EIN HA-SHLOSHA, Israel – El sábado 7 de octubre de 2023 me desperté al sentir que las paredes de mi habitación retumbaban. Escuché algunas explosiones, sin entender todavía si eran parte de mi sueño o si en verdad estaban sucediendo. Cuando la sirena chirrió alertando el ataque de misiles, todas las dudas se disiparon. El altoparlante del kibutz repetía “¡Alerta roja! ¡Alerta roja!”. Somnoliento, fui a la habitación de mis padres, que es el refugio antimisiles de la casa.
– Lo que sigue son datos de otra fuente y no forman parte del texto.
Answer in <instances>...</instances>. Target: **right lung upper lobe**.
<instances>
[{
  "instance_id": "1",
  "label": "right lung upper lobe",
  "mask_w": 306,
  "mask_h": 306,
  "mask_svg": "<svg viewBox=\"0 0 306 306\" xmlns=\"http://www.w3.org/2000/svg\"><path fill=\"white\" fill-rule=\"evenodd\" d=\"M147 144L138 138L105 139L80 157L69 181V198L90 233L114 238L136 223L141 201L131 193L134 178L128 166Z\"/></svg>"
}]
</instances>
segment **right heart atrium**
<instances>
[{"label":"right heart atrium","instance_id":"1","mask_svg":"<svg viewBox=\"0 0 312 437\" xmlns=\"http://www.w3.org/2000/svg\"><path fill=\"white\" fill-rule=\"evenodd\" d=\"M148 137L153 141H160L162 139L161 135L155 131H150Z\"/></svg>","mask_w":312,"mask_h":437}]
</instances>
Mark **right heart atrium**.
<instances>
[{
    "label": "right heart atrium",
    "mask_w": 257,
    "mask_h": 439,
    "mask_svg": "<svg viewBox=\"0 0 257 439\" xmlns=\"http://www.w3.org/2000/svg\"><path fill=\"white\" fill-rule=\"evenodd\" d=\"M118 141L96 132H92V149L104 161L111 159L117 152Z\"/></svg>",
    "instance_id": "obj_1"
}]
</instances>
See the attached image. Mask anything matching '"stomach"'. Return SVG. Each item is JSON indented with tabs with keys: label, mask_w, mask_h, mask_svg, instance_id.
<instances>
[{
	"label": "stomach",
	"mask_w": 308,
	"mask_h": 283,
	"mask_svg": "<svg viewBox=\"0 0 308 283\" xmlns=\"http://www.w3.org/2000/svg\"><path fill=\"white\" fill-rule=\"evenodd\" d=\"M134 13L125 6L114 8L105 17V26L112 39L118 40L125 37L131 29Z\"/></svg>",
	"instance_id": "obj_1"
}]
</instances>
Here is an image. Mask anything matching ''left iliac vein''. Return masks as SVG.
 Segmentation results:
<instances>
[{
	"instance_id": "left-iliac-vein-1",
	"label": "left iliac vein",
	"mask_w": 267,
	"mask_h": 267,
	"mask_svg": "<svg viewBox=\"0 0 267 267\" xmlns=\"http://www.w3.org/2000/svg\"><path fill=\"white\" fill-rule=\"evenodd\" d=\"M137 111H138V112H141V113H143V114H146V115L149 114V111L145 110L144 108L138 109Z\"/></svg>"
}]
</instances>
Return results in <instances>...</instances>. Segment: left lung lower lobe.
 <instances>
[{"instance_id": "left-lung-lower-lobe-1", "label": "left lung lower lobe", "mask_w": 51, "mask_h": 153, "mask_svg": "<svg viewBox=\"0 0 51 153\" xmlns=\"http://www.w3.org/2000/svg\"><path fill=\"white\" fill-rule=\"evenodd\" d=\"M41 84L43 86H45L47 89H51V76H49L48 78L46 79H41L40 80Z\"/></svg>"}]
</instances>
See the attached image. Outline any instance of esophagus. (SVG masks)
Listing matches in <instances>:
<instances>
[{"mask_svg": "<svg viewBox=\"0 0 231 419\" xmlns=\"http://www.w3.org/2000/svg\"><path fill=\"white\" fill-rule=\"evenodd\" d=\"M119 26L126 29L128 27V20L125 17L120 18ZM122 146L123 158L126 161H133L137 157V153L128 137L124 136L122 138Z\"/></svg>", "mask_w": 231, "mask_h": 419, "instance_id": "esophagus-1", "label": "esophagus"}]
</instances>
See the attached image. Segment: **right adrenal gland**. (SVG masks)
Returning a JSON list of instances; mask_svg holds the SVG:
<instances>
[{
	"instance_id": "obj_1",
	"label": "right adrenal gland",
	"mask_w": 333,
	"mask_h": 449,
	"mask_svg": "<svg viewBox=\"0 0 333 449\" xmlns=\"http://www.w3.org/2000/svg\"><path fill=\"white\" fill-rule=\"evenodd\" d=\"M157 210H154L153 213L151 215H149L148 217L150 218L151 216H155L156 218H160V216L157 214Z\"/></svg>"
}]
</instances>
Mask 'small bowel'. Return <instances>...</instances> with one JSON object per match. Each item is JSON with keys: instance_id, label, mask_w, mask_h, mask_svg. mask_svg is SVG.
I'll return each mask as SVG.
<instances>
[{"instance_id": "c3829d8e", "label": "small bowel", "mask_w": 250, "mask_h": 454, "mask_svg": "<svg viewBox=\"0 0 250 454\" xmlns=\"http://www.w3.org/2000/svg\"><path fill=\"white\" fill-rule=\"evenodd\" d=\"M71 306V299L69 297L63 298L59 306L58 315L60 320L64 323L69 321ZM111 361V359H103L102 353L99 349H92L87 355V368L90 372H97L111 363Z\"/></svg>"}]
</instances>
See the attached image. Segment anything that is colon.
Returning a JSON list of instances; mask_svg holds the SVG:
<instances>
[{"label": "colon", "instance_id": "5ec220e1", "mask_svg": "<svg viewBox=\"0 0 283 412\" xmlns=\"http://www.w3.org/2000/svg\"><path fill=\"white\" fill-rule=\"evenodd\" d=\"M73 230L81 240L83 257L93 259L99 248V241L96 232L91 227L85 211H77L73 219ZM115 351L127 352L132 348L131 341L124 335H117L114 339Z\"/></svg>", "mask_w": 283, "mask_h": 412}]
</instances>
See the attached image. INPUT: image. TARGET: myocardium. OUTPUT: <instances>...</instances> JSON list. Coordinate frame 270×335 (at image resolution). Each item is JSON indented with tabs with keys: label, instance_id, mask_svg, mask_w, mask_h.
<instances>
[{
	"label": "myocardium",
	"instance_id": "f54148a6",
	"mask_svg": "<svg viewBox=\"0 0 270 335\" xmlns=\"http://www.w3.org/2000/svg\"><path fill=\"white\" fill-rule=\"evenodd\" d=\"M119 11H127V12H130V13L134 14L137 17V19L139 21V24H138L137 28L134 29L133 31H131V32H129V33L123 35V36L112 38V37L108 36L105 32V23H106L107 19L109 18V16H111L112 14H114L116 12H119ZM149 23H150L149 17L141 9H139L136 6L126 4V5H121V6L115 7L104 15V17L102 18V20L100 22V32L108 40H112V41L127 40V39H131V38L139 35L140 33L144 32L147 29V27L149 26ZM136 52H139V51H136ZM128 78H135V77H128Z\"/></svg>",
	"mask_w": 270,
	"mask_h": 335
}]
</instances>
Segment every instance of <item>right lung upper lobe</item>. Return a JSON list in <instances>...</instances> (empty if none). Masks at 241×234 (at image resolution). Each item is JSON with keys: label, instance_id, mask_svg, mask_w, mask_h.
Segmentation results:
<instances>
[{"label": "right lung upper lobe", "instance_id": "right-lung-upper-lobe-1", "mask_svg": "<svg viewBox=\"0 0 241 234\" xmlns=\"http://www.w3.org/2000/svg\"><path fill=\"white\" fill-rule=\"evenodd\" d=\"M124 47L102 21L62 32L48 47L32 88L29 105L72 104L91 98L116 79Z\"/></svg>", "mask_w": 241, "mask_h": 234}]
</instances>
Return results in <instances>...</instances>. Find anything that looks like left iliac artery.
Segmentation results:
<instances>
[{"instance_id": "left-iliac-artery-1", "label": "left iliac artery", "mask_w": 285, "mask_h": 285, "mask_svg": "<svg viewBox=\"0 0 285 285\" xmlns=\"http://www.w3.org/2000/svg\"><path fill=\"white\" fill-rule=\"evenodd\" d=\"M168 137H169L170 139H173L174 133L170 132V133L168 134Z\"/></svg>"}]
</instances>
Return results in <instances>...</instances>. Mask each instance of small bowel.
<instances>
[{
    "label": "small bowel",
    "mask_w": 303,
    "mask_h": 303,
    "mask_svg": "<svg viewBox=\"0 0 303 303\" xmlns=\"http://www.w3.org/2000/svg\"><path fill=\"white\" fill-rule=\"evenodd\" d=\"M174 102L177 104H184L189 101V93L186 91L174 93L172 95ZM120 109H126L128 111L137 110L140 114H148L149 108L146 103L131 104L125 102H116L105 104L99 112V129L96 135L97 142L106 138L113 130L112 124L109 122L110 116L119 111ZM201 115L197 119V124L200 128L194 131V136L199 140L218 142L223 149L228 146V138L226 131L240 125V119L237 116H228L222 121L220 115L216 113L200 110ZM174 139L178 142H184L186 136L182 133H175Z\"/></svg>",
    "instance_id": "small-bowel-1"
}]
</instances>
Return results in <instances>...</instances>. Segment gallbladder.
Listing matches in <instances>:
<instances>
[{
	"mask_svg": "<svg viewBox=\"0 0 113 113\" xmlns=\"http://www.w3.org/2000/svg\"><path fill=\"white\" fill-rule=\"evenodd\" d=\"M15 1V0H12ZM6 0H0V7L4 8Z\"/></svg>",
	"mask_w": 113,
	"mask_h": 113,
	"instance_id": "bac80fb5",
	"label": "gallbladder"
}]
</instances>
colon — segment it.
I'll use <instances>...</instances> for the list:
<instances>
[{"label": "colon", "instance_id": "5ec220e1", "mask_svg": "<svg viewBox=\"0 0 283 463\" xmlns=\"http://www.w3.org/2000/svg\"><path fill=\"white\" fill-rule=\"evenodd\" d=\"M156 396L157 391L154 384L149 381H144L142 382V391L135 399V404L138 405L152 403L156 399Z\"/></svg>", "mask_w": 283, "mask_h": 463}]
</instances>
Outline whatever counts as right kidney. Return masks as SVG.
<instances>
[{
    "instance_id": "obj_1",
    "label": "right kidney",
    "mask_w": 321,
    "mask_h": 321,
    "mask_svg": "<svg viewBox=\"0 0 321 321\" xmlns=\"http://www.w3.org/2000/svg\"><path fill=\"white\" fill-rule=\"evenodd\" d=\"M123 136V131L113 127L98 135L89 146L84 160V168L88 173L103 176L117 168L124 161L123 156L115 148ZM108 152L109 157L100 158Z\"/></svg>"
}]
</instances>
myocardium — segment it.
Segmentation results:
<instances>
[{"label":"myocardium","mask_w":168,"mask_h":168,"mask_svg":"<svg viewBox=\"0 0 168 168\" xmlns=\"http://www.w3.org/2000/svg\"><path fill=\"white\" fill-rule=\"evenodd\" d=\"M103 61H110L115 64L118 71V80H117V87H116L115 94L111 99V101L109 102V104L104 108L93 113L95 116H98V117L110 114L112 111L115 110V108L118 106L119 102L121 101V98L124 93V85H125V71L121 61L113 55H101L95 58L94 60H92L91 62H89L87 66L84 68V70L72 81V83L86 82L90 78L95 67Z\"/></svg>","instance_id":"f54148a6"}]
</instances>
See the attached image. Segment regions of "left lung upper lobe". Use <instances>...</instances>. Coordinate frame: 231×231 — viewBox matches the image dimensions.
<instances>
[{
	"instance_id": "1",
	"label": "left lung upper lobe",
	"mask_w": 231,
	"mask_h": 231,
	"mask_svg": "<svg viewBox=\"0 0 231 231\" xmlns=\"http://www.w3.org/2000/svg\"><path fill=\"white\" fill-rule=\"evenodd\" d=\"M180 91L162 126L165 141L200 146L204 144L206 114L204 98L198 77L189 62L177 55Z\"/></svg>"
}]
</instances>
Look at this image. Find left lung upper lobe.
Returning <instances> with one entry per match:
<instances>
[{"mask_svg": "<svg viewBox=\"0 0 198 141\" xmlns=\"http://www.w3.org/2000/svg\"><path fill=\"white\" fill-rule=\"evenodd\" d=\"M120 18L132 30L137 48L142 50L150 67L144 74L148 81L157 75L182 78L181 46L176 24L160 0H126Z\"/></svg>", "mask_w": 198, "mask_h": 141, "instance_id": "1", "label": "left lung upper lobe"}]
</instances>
Me esperaban mi papá, mi mamá y mi hermana menor, ya acostumbrados a esta experiencia. Cada año, alrededor de diez veces escuchamos esas sirenas y tenemos que ingresar al refugio. Viviendo a pocos kilómetros de Gaza, sabemos cómo actuar cuando suenan las sirenas. Me senté en la cama de mis padres, preguntándome “¿Será una alerta corta esta vez?”. Quería volver a mi habitación y planificar mis actividades de la semana. Al día siguiente tenía que comenzar las clases en la universidad.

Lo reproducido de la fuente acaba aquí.